Of the successful programs that have made demonstrable impacts improving health outcomes and lowering the overall costs of care, leaders are adopting three key principles that are focused on upstream intervention:
- Understanding: They spend time understanding the problem in the local community before rushing in with solutions. Southcentral Foundation (SCF) in Alaska is a wonderful illustration of this approach. When SCF did their community health needs assessment in the 1990s, they heard how child abuse and neglect was endemic and top of mind. Based on the feedback, they completely redesigned their health care system to embed 1:1 behaviorist: clinical caregiver on their health care teams. They normalized talking about not just blood pressure and immunizations, but feelings, school performance, and relationships. The result has been markedly improved health outcomes (and two Baldrige Awards for exceptional quality) in a Native American community with high rates of poverty.
- Engaging: They engage a broad, diverse group of participants to design solutions, not relying solely on health care to solve the issue. A wonderful example in Scotland is the NHS-led Early Years Collaborative, focused on making Scotland the best place to grow up. By putting clinicians, educators, preschool teachers, public health advocates, and parents in the room, they decided a key driver of poor outcomes was poor parenting skills in the underprivileged group perpetuated from generation to generation. They designed the “bedtime bear” — giving every child a bear and book, with instructions to read the book to their bear every evening. These children (naturally) asked parents for help, increasing the rate of parents reading to children before bed. With a suite of other initiatives, they made real strides in improving formative early relationships between parents and children, breaking the cycle.
- Connecting: They connect the dots on implementation, ensuring coordination between health care, education, police, criminal justice, government, and business. In the early 2000s, San Antonio, Texas, had more mentally ill people incarcerated than in treatment, so the police and criminal justice system led a redesign. The police and the National Alliance on Mental Illness partnered to train crisis intervention teams to de-escalate and more effectively manage people in crisis. Health care, criminal justice, substance abuse treatment, and public housing collaborated to build a restoration center. People with a mental or behavioral health crisis (who have not committed felonies nor are significantly physically ill) are brought to the center, which offers inpatient and outpatient treatment, counselling, and even housing assistance. Today, the city’s redesigned system helps more than 18,000 people annually and saves more than $10 million each year.

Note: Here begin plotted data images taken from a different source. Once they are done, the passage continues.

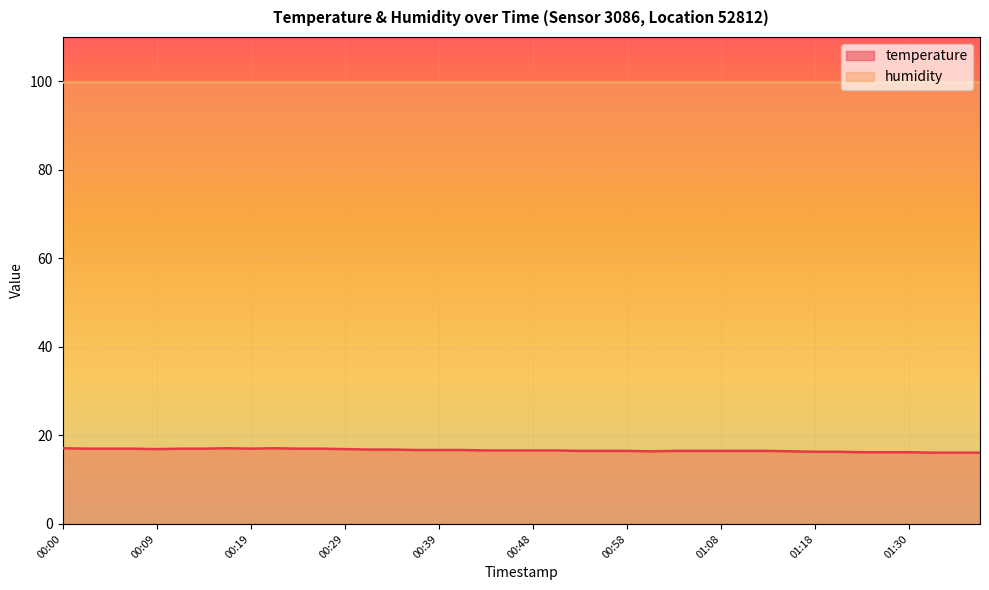

What is the label of the 18th point from the left?

00:41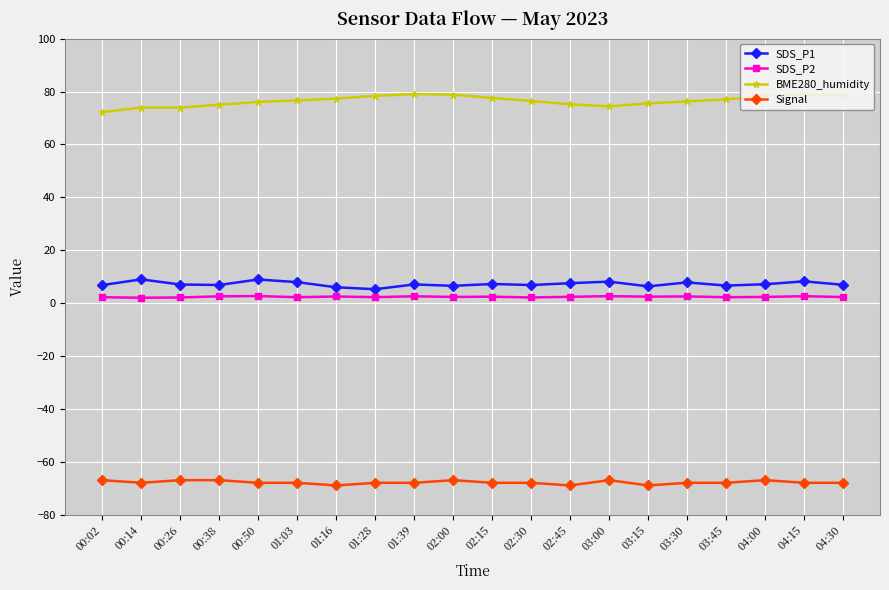

Rank the series by their maximum value, from highest to lowest.

BME280_humidity, SDS_P1, SDS_P2, Signal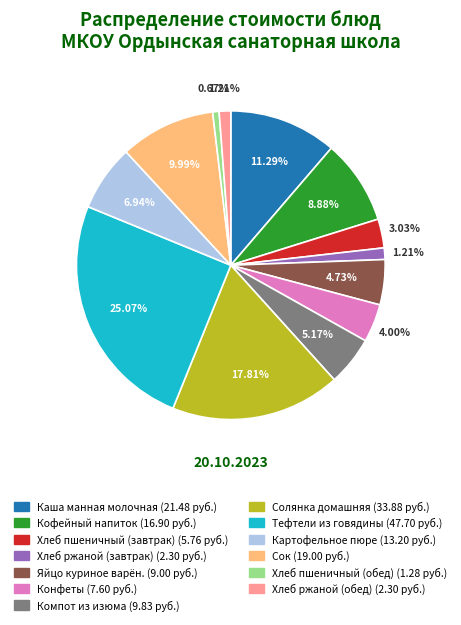

How many slices are in this pie chart?

13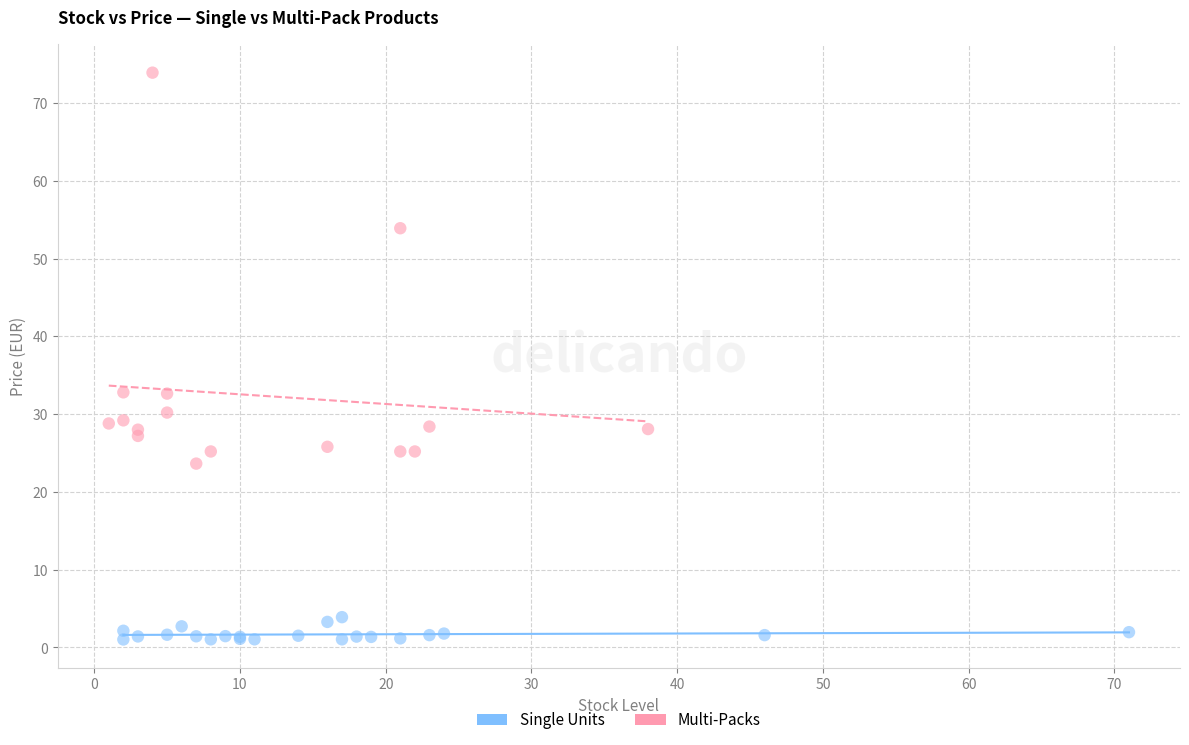

Which series contains the lowest Y value?

Single Units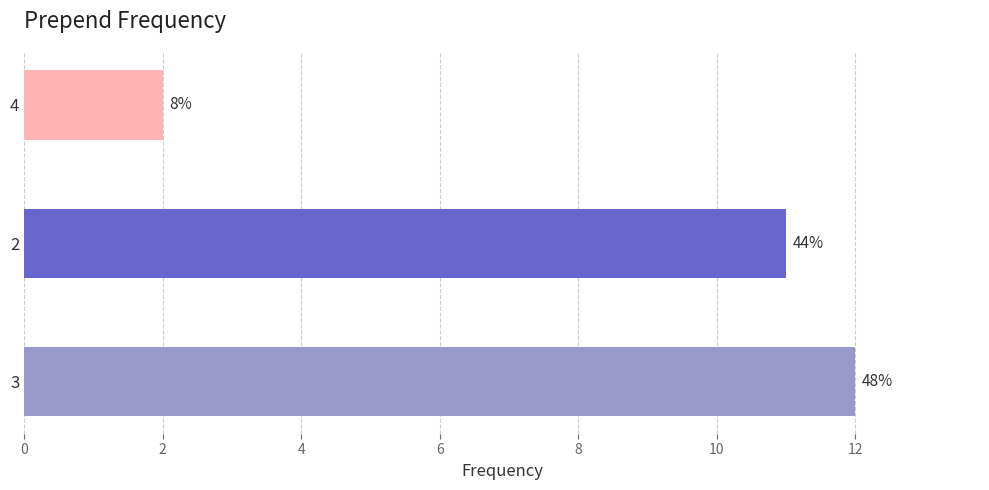

Are the bars horizontal?

Yes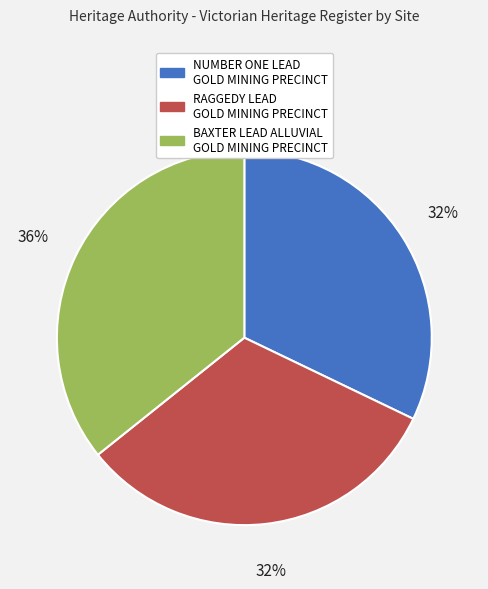

What is the largest slice in the pie chart?

BAXTER LEAD ALLUVIAL GOLD MINING PRECINCT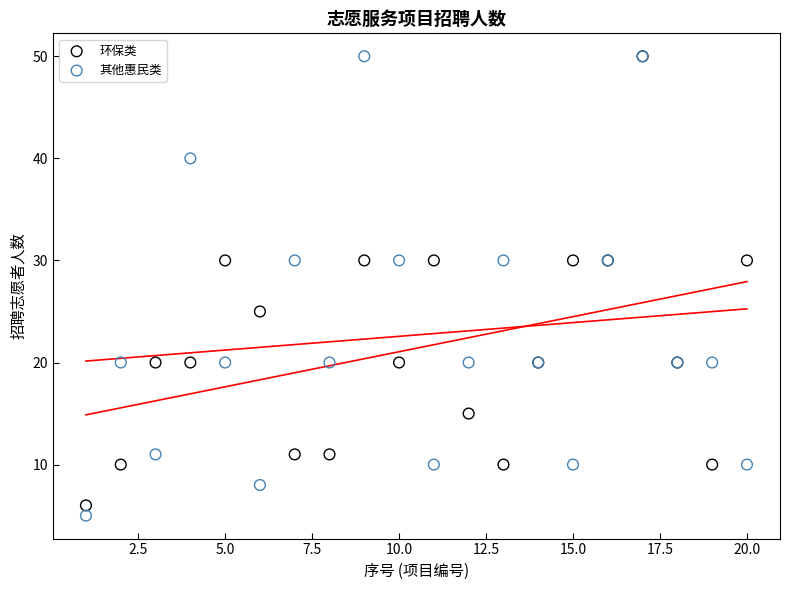

What are all the series names shown in the legend?

环保类, 其他惠民类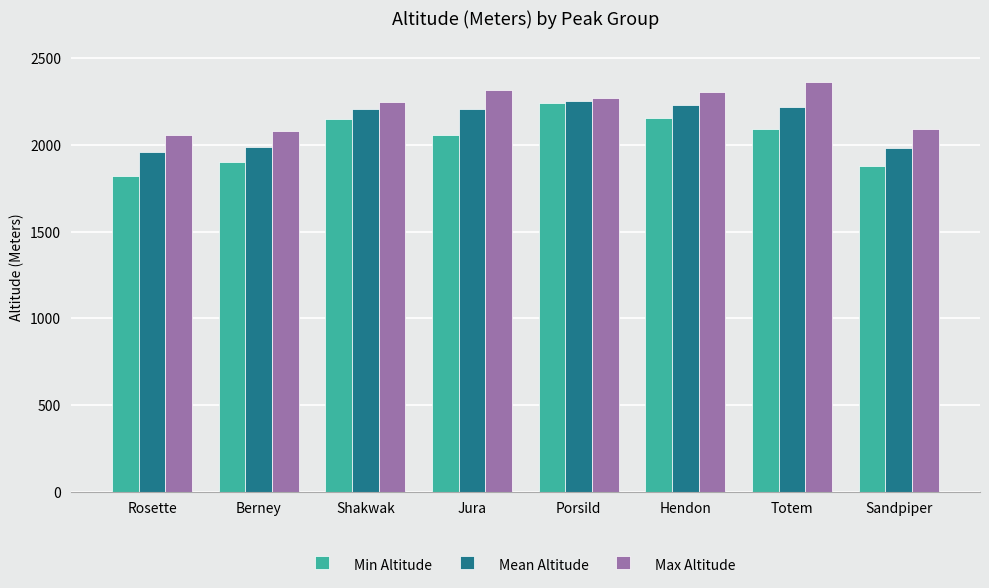

Rank the series by their average value, from lowest to highest.

Min Altitude, Mean Altitude, Max Altitude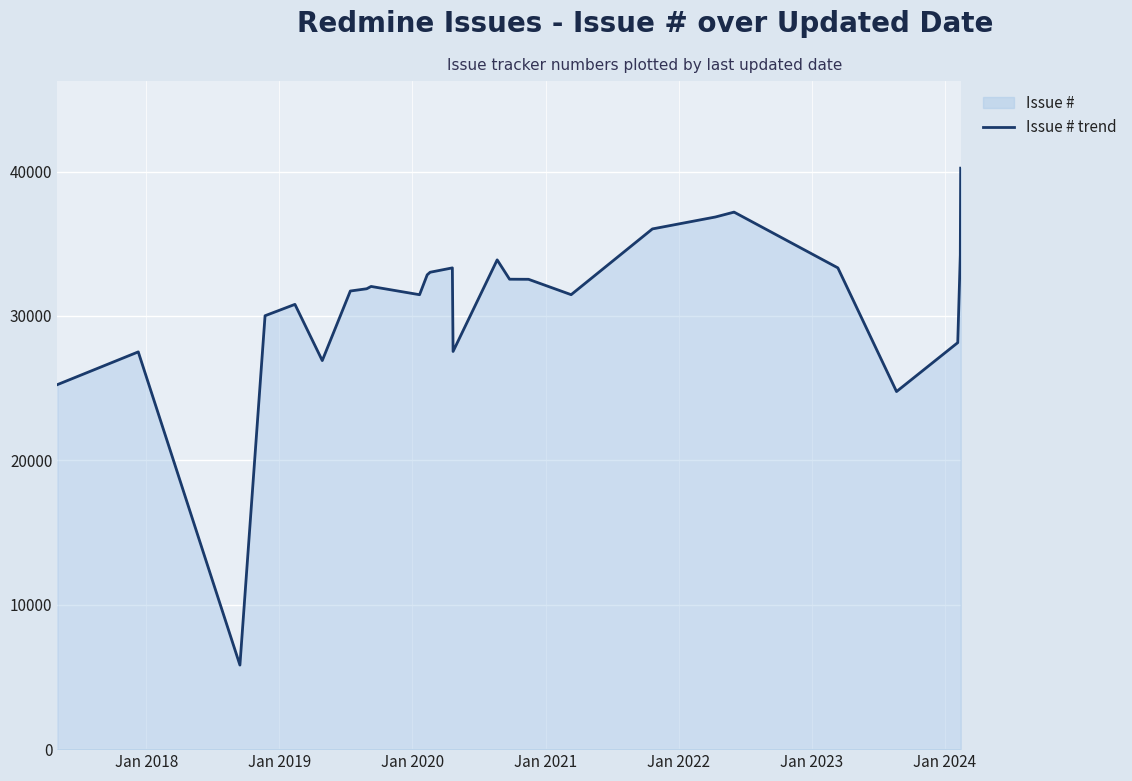

What is the minimum value shown in the chart?

5821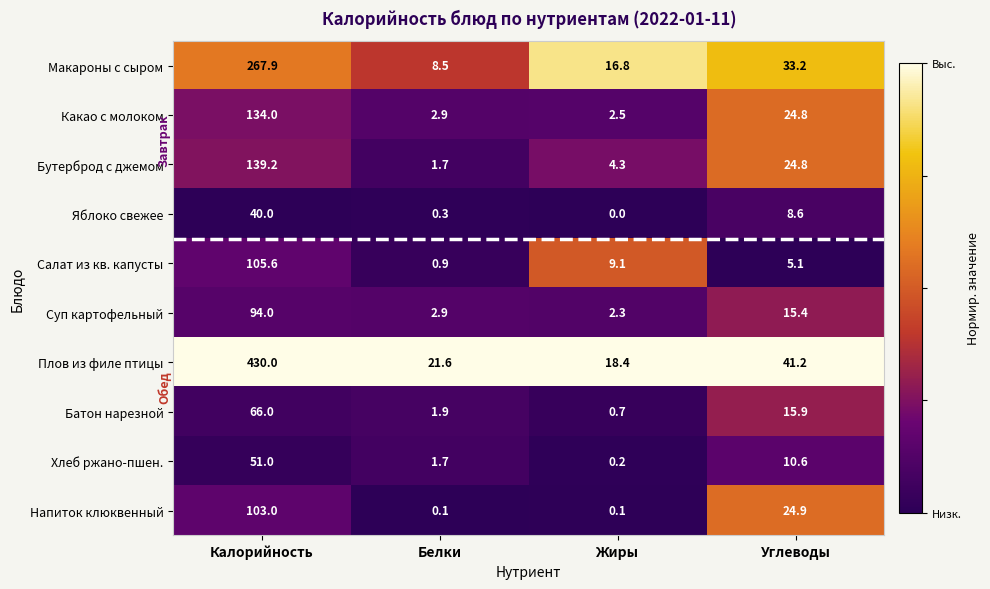

Which category has the highest value in the Батон нарезной series?

Калорийность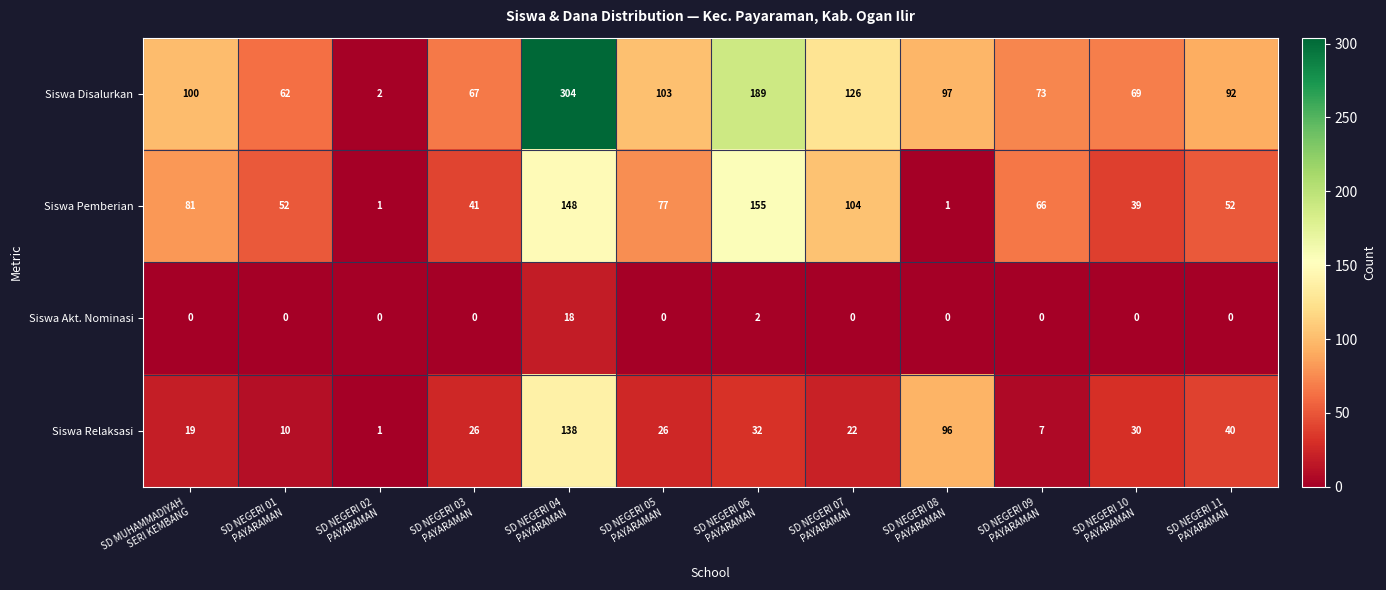

Which series has the largest total across all categories?

Siswa Disalurkan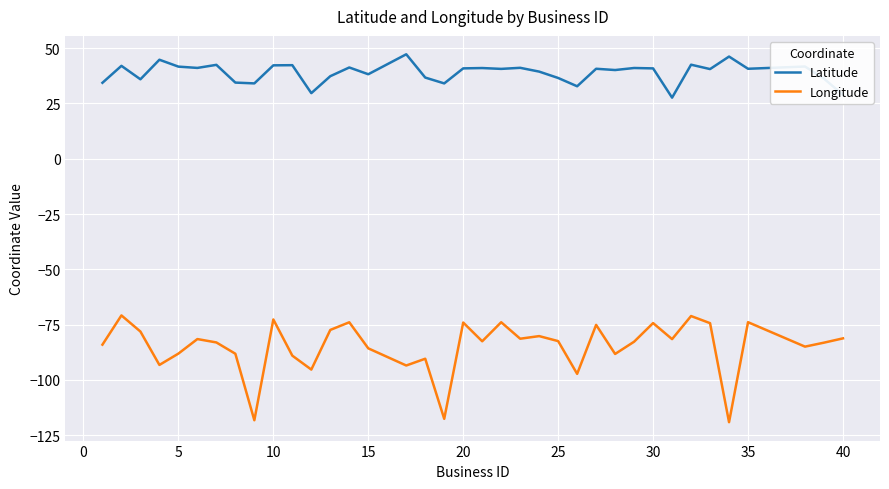

Which series has the largest total across all categories?

Latitude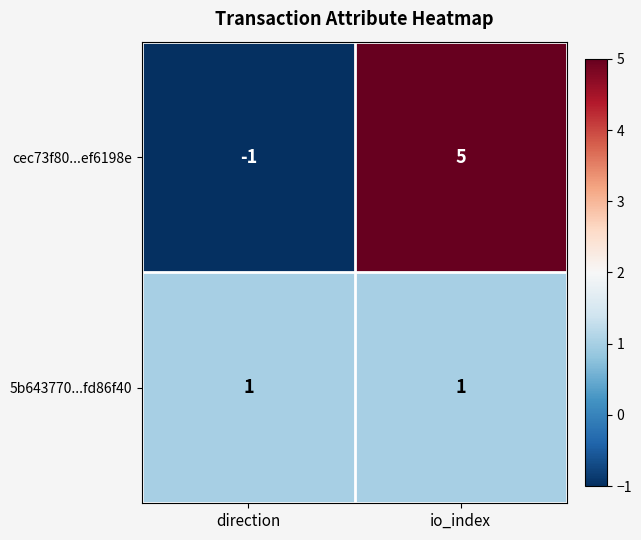

True or false: 5b643770...fd86f40 has a value of 1 at direction.

True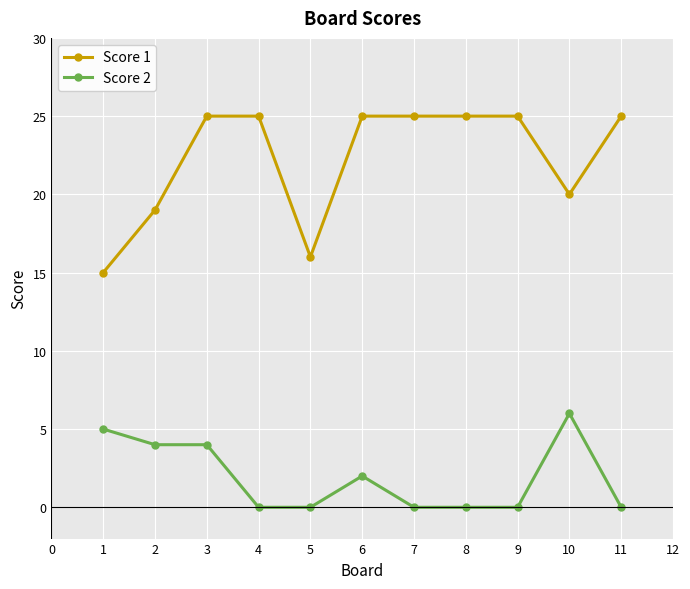

Is the value of Score 2 at 6 greater than the value of Score 1 at 7?

No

A clear-eyed view of the current state — with physical and mental health infrastructure fractured into pieces — is a prerequisite for enabling change. Asking each community its top needs and paying attention to local conditions is job one. Building coalitions of all members of civil society to create solutions will diversify actionable possibilities, and ensure the pieces come together to truly impact the upstream social and behavioral determinants of health. This can make deep, broad, and sustainable impacts in the health and well-being of our nation. While income inequality and entrenched geographic and racial divides feel like insurmountable hurdles, individual organizations are doing it. By learning from what works and building on the successes that innovative communities have created around the world, we have the opportunity to change the course of the stream, impacting our health and well-being for decades to come.